Updated: January 16, 2021 7:23:13 am
The Piramal group is all set to bag the troubled Dewan Housing Finance Corporation (DHFL), with lenders led by public sector banks backing its Rs 37,250-crore bid for the takeover of the mortgage firm.
According to banking sources, banks were not in favour of clearing the bid by the US’ Oaktree Capital, which has been in a fierce battle with the Piramals for the housing finance firm. The Piramal bid got 94 per cent voting from the lenders, while the required majority is 66 per cent. However, Oaktree’s bid got only 45 per cent backing. The Piramals are likely to merge DHFL with their financial services business once the bid is cleared by the bankruptcy court.
The Committee of Creditors (CoC) is expected to officially clear the proposal in the coming days and forward it to the National Company Law Tribunal.
The DHFL resolution is important for the financial sector, which was hit by the collapse of IL&FS and the DHFL crisis. While DHFL owes around Rs 80,000 crore to banks and other creditors, full recovery may not happen as bondholders are not sure about getting their money back.
After Piramal revised its bid, Oaktree had increased the bid by another Rs 1,700 crore after the deadline. Oaktree, in a letter to the creditors, had claimed a Rs 2,700-crore undervaluation by the CoC. Oaktree had also proposed it would offer Rs 1,000 crore from the sale of DHFL’s life insurance business to the lenders.
Last Friday, Piramal Capital & Housing Finance said its bid for DHFL offers the highest upfront cash recovery and has the highest score according to the evaluation matrix.
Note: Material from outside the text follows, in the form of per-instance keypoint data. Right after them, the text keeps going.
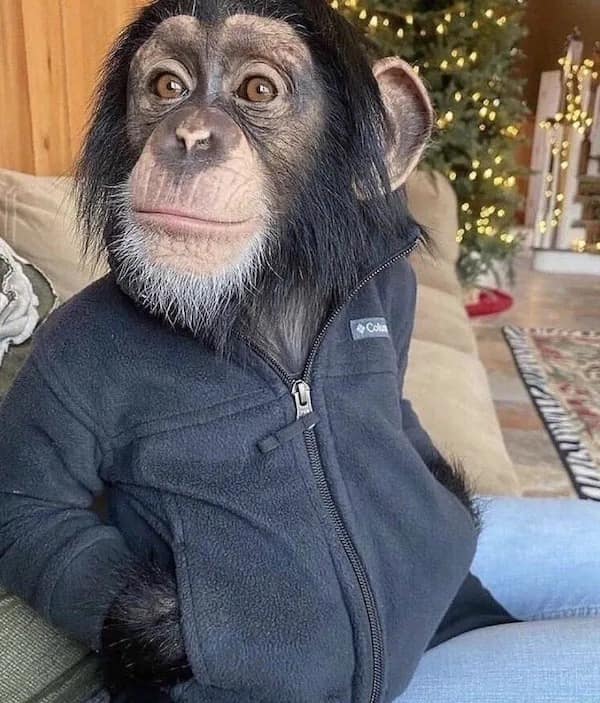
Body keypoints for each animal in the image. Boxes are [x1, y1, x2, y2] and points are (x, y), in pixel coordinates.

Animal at [0, 2, 514, 702]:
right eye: (167, 86)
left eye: (258, 91)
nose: (190, 136)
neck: (266, 309)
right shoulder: (63, 362)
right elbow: (32, 508)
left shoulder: (396, 290)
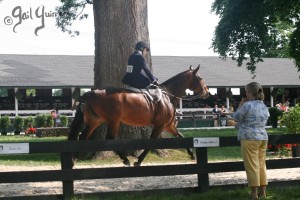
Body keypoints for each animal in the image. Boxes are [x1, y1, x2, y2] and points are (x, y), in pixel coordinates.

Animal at [68, 65, 209, 166]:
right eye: (200, 78)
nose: (207, 92)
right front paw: (139, 160)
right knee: (109, 138)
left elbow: (181, 136)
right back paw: (125, 159)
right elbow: (151, 142)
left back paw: (74, 159)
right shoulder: (160, 125)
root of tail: (92, 93)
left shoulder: (168, 125)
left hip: (95, 120)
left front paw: (192, 155)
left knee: (83, 137)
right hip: (113, 120)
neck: (167, 95)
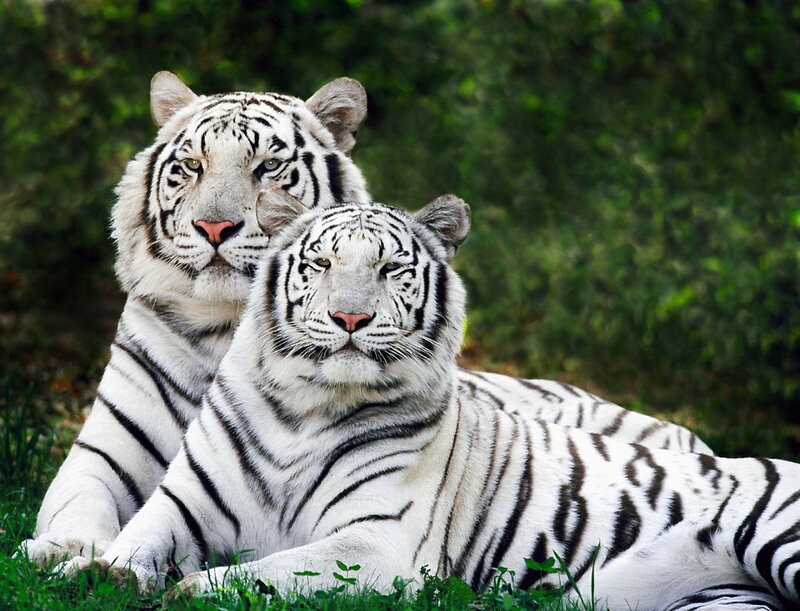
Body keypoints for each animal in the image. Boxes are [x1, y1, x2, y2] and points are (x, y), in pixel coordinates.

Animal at [20, 72, 710, 568]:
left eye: (268, 168)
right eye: (191, 166)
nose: (215, 227)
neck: (224, 327)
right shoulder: (102, 454)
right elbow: (78, 504)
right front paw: (62, 550)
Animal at [65, 192, 798, 610]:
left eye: (390, 269)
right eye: (320, 264)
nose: (351, 318)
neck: (304, 407)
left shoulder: (378, 541)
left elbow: (273, 568)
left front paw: (193, 589)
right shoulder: (184, 503)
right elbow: (135, 540)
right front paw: (91, 570)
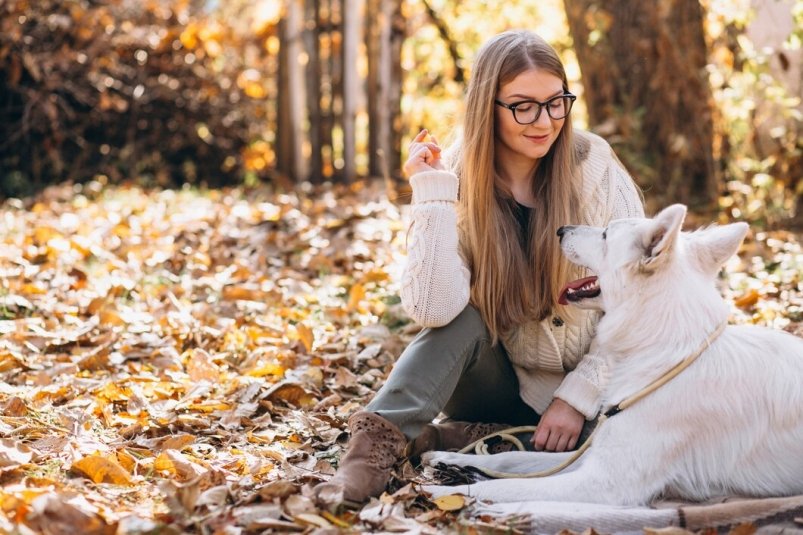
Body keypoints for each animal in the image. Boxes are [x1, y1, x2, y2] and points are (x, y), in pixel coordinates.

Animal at [424, 205, 800, 506]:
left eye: (606, 235)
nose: (561, 229)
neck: (664, 353)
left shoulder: (602, 483)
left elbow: (504, 488)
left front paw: (441, 491)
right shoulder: (589, 457)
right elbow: (509, 462)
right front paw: (446, 458)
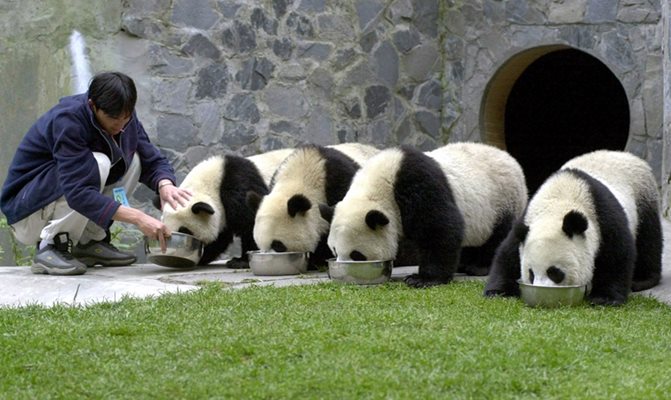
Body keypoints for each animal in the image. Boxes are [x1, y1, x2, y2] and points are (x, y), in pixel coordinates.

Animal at [322, 142, 528, 286]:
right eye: (334, 250)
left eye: (357, 255)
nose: (342, 267)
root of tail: (511, 160)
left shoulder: (418, 185)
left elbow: (439, 229)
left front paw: (421, 279)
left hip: (502, 200)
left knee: (498, 235)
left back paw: (479, 266)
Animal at [486, 150, 664, 306]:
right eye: (530, 273)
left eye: (554, 272)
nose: (542, 290)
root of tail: (622, 154)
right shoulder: (526, 220)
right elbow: (507, 255)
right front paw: (498, 291)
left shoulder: (603, 215)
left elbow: (617, 255)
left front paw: (604, 299)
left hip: (643, 197)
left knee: (648, 240)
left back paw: (641, 280)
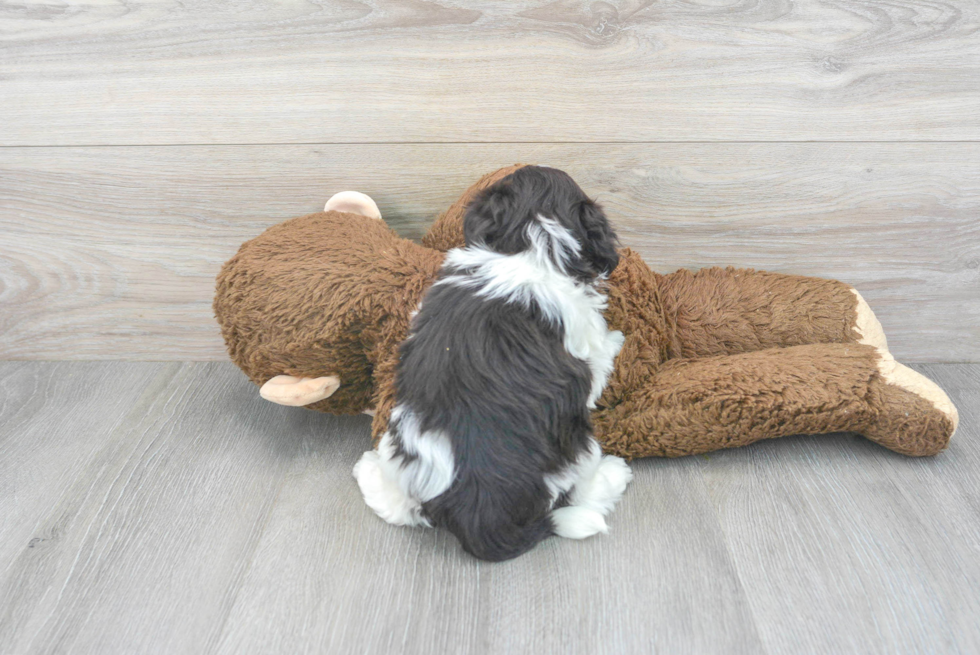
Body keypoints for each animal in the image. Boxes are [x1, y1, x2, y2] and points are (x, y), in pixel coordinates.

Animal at [356, 167, 632, 560]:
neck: (529, 244)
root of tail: (475, 516)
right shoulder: (585, 344)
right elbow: (602, 354)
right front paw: (618, 339)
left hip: (400, 444)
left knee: (399, 508)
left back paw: (368, 473)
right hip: (577, 446)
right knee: (581, 488)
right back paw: (613, 475)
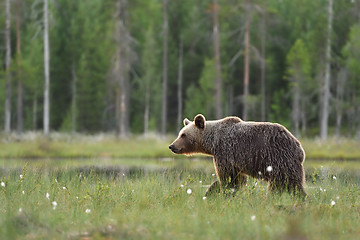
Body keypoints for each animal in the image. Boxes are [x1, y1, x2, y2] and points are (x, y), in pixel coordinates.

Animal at [169, 113, 306, 198]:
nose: (172, 146)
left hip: (280, 159)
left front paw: (221, 191)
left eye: (183, 135)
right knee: (280, 185)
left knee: (292, 184)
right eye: (180, 133)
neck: (212, 142)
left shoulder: (224, 151)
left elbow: (227, 176)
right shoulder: (235, 160)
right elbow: (238, 178)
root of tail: (299, 147)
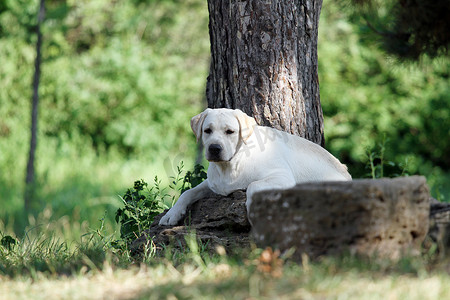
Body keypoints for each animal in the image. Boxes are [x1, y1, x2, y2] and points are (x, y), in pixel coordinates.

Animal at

Piramal said it formally submitted a final bid within the deadline, while Oaktree sent an additional offer after the deadline, offering Rs 1,700 crore more.
Realising that its bid falls severely short, Oaktree sent an email on December 24 — two days after the deadline — offering an additional Rs 1,700 crore, Piramal said. “Reserving the right in a bidding framework is blatantly illegal and mischievous — if this were to be allowed; everyone will bid Re 1 for all assets, ‘reserve’ the right to increase, look at other bids and increase to slightly more than the highest bid,” Piramal said.
Oaktree’s bid had reportedly claimed that DHFL’s NCDs would be assigned an ‘AAA’ rating if their resolution plan is accepted. However, rating agencies are not allowed by law to provide any ‘credit opinion’ or have ‘indicative credit rating discussions’, Piramal said. Piramal had said the proposed takeover of DHFL’s insurance business by Oaktree may invite regulatory challenges as it is a foreign entity. Currently, 49 per cent of DHFL Pramerica Life Insurance is owned as foreign investment by Prudential International Insurance Holdings.
On November 29, 2019, the Reserve Bank of India (RBI) filed an application for initiation of insolvency against DHFL, making it the first non-banking financial company (NBFC) to undergo the process.
In the first bidding round, Piramal Enterprises offered Rs 15,000 crore for DHFL’s retail arm, while Oaktree offered Rs 27,800 crore for the entire firm. SC Lowy, meanwhile, offered Rs 2,300 crore for its non-slum redevelopment authority loan book. After the lenders expressed unhappiness over the low bids, all the companies revised their bids significantly.
Lenders and creditors are looking to recover Rs 83,000 crore of unpaid loans of DHFL.